The release of ‘Take Shelter’ is complemented by two other tracks. One, a stripped back version of the lead single, offering an insight into how Olly forms the songs at his piano. The second, an unexpected cover. “We wanted tracks that show our different sides, so we chose ‘Breathe’ by Blu Cantrell. Covers are always tricky, but I thought it would be cool to do a song that people remember, but wasn't a massive hit. You don't want to cover a track that's similar to you, and that song was anything but.”

Ask Years & Years for their influences, and one is volleyed with a all sorts of things: Flying Lotus, Gus Van Sant, Anne Carson, Edward Hopper and Phillip Lorca diCorcia. It becomes clear that they have a shared obsession for duality in their art, and capturing those moments - like on ‘Real’ - that are both joyful and sad. When lead singer Olly reveals the lyrics behind ‘Take Shelter’, it further emphasises the point. "I was in a relationship that ended badly," he explains, "the song is written about that thing you do when you go back to someone and you know it's wrong and you shouldn't, and it's going to end badly, yet somehow you get solace even from knowing it's going to fuck you up." It's what band member Mikey describes as music to make you "cry and dance."

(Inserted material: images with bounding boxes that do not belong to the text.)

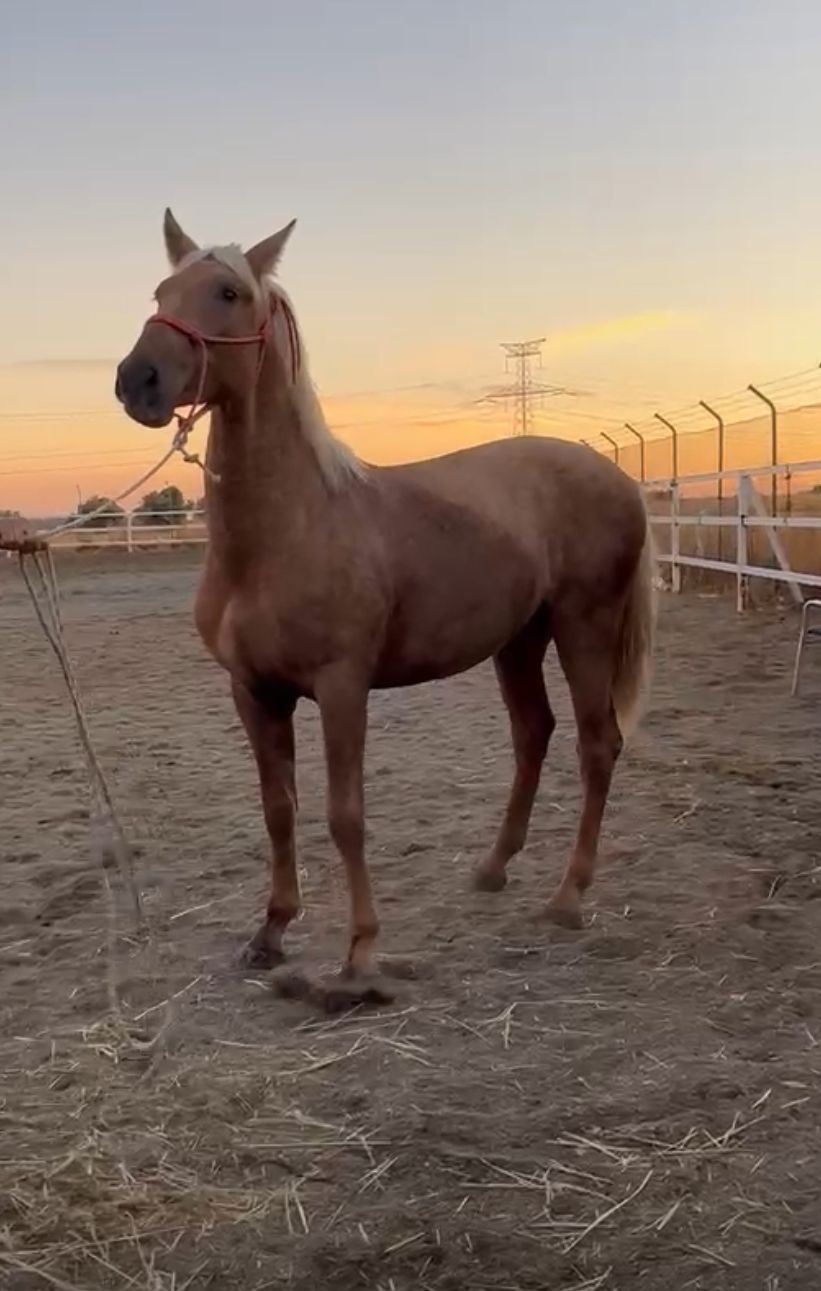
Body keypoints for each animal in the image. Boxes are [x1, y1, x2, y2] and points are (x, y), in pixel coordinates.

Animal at [115, 210, 655, 1006]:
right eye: (160, 291)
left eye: (228, 292)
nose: (137, 381)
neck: (285, 531)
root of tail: (616, 476)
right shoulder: (253, 692)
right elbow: (279, 810)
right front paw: (270, 933)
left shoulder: (343, 688)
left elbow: (346, 816)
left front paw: (360, 953)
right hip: (518, 640)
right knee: (534, 734)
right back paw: (492, 869)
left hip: (583, 626)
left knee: (596, 745)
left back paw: (566, 898)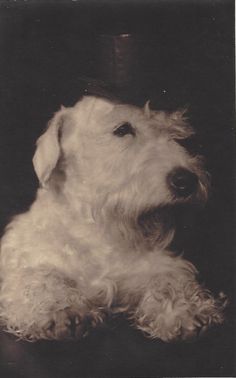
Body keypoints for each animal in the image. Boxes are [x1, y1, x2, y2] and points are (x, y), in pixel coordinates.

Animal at [0, 94, 226, 340]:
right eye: (123, 129)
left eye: (173, 132)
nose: (186, 181)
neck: (99, 230)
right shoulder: (29, 268)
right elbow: (44, 279)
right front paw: (63, 311)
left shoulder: (157, 267)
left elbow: (167, 282)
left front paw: (187, 311)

Signing to Polydor has finally meant that all three members can quit their jobs and focus entirely on music. They have already toured with pop gem Mø, sold out their own London shows, and garnered some fanatics on the way. “We have one super fan called Olivia…” starts Olly, “she either comes to the gigs, or sends someone on her behalf. At the end of a show someone will appear with M&Ms, stamps or gifts with our faces on,” he laughs, “all they say is: ‘Olivia sent me’.”

With a summer of even more shows ahead, their schedule casts a long, but exciting shadow of producing and performing. “The plan is to release an album early 2015,” concludes Olly, “songs are forming, but we want to get it right. We want it perfect.”